3. Build a Triage Matrix for Every Non-Upgraded Device

Each device that does not move should map to one status only:

  • Not targeted
  • Targeted but not eligible
  • Targeted but blocked by safeguard hold
  • Targeted but blocked by app/driver compatibility
  • Stale/duplicate/orphaned object
  • Provisioning/user-affinity timing issue

I used Intune Windows update reports to force this classification instead of guessing.

4. Handle “No Primary User” as a Data Signal

A device can be fully Intune-managed and still have no useful primary user mapping for user-targeted policies.

I treated that as data quality, not as a servicing dependency:

  • Keep servicing assignments device-targeted
  • Review shared/reimaged/reassigned devices for affinity quality
  • Do not block upgrade governance on perfect primary-user data

5. Clean Lifecycle Objects in the Correct Order

For retired/replaced devices, order matters:

  1. If the physical device is still active, stop and validate management state first.
  2. If retired/disposed and present in Intune, retire/delete in Intune.
  3. If Autopilot record exists, deregister/delete Autopilot object.
  4. If stale Entra object remains, disable then delete Entra device object.
  5. Keep Intune cleanup rules enabled to reduce stale Intune-only records.

Important: Intune cleanup rules do not clean Entra ID or Autopilot records.

6. Split Unsupported Hardware into Its Own Lane

Unsupported Windows 10 devices were moved into a dedicated cohort:

  • Excluded from Windows 11 feature update targeting
  • Kept on supported Windows 10 servicing
  • Exported into a replacement planning list (model, serial, assigned user/owner, department)

This turned a vague “some devices are stuck” conversation into a clear replacement workflow.

Measured Outcome

After shifting servicing to device-based control:

  • Upgrade intent became predictable for both user-affinitized and shared devices.
  • Reporting clearly separated unsupported, blocked, untargeted, and stale-object scenarios.
  • Cleanup work became procedural instead of ad-hoc.

The key improvement was operational clarity: every device had one lane and one next action.

Trade-offs and Watch-Outs

  • Policy effect is not immediate after provisioning.
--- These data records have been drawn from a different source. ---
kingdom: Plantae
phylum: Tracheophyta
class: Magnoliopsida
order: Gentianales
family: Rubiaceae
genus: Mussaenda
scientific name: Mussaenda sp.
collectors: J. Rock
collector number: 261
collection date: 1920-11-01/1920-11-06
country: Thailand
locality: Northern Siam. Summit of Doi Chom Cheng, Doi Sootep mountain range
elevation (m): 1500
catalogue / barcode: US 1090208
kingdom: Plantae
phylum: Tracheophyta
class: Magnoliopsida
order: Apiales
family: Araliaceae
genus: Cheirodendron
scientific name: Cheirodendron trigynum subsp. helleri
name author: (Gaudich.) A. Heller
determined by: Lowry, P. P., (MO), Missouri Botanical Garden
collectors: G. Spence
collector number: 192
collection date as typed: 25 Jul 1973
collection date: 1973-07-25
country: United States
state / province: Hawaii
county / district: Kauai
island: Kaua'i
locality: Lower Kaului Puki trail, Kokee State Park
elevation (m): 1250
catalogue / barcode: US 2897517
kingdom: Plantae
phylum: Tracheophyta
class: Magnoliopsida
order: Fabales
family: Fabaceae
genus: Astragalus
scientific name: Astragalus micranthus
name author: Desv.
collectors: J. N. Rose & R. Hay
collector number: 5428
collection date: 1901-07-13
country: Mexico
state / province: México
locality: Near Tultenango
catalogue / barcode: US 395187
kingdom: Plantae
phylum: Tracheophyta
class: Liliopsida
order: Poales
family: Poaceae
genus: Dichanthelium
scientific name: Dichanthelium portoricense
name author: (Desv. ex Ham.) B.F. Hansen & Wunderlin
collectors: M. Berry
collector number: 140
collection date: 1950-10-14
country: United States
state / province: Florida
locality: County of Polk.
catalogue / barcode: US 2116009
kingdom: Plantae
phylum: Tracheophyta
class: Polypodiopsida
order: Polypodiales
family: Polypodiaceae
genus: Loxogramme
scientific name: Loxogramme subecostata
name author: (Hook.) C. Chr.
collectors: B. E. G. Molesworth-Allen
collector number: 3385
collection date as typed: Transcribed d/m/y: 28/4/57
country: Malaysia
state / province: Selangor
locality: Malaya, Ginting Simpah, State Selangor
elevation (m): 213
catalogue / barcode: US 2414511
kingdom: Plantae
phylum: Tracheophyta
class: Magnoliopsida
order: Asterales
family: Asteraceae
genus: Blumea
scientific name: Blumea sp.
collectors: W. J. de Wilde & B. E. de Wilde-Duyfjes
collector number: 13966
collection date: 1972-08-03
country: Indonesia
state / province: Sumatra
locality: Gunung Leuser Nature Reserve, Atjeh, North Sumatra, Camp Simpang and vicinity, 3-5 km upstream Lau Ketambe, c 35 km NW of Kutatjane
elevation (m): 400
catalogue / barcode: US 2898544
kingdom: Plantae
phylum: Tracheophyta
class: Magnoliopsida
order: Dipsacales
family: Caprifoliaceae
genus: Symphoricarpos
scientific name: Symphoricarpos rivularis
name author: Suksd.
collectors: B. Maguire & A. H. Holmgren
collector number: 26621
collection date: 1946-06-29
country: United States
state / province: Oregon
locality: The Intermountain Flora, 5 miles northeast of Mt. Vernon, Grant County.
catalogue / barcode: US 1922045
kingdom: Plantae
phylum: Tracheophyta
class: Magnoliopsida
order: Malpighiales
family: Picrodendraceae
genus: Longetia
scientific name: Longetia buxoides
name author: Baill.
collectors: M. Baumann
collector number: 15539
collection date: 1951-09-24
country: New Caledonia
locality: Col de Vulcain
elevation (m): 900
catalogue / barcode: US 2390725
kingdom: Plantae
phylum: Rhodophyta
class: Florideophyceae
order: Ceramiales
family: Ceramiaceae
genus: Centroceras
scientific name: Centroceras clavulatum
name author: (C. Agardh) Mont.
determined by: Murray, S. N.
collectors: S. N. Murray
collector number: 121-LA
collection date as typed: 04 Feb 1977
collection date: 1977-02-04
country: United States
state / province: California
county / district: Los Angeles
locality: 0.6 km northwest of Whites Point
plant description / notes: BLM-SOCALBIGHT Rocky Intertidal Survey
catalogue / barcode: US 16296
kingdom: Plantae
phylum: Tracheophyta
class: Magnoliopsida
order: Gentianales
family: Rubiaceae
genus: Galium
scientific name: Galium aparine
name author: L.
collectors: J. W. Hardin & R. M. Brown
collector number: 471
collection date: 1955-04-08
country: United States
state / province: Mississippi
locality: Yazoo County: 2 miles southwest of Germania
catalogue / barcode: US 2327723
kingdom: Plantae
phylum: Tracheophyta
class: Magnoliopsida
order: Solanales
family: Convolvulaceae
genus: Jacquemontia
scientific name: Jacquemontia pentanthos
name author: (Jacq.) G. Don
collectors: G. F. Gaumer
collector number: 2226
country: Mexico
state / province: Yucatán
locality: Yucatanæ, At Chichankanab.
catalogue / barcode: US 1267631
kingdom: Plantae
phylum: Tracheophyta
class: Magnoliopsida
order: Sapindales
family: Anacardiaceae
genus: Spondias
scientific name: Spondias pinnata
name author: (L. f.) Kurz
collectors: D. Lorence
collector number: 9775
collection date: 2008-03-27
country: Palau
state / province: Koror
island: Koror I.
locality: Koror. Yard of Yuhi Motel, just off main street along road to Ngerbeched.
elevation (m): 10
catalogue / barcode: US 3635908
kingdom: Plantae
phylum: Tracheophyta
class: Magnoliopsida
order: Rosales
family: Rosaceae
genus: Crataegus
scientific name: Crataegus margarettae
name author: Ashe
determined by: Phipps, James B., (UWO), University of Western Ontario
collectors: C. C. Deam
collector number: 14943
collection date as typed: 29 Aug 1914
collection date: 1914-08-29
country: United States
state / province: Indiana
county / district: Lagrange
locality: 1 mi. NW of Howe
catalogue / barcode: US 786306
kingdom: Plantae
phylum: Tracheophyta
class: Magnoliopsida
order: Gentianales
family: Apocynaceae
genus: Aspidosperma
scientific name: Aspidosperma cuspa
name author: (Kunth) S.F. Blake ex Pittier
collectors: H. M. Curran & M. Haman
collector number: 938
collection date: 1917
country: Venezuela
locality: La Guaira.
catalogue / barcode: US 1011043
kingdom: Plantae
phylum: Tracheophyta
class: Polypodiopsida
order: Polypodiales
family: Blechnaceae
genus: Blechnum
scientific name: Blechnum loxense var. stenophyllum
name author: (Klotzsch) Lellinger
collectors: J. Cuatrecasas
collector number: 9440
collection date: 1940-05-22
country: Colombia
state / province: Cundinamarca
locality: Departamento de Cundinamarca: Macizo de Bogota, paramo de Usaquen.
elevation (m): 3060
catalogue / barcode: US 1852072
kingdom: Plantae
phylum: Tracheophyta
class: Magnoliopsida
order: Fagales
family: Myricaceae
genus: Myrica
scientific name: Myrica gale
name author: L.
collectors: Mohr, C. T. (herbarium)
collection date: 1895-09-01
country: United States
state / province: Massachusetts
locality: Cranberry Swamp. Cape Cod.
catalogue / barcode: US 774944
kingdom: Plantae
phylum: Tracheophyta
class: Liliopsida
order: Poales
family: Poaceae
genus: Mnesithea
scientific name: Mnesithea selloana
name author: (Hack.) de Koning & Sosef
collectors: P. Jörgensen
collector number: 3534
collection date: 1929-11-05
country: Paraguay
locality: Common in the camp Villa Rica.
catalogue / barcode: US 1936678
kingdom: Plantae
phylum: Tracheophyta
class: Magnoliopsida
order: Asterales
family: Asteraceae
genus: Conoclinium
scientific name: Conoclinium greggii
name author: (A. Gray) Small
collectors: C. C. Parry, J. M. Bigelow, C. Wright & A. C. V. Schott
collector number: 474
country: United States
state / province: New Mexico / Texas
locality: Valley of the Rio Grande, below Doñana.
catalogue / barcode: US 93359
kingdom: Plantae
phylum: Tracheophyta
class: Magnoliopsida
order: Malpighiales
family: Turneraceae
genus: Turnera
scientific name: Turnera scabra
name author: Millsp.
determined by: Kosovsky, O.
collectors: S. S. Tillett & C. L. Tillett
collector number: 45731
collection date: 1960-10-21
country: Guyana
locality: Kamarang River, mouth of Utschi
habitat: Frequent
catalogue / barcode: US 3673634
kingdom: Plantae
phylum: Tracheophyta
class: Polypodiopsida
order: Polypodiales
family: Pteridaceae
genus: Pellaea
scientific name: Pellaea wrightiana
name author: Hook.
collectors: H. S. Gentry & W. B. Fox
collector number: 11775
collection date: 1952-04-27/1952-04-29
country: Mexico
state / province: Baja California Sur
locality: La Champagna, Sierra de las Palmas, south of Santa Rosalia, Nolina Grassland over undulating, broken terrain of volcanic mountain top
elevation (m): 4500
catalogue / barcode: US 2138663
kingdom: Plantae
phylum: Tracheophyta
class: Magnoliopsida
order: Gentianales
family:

Group membership and Windows Update evaluation still need time.
  • Safeguard holds are legitimate service protections. Track them instead of bypassing them.
  • Cleanup in the wrong order can leave ghost records and false ownership signals.
  • Keep special-purpose/kiosk/shared profiles intentionally excluded where needed.

Validation Checklist

  • 100% of Windows servicing policies assigned to device groups (not user groups)
  • Every Windows 10 device appears in exactly one status lane: Ready, Blocked, Unsupported, or Stale
  • Intune reporting explains all non-upgraded devices
  • Unsupported devices are excluded from W11 targeting and included in replacement planning
  • Stale object count trends down across Intune, Autopilot, and Entra ID

Ops and Rollback

Ops

  1. Start with one pilot device cohort.
  2. Use phased rollout options after pilot health is clean.
  3. Monitor safeguard holds and deployment errors in feature update reports.

Rollback

  1. Remove affected device cohort from Windows 11 feature update policy.
  2. Keep update ring baseline in place.
  3. Reassign impacted devices to the Windows 10 servicing cohort if needed.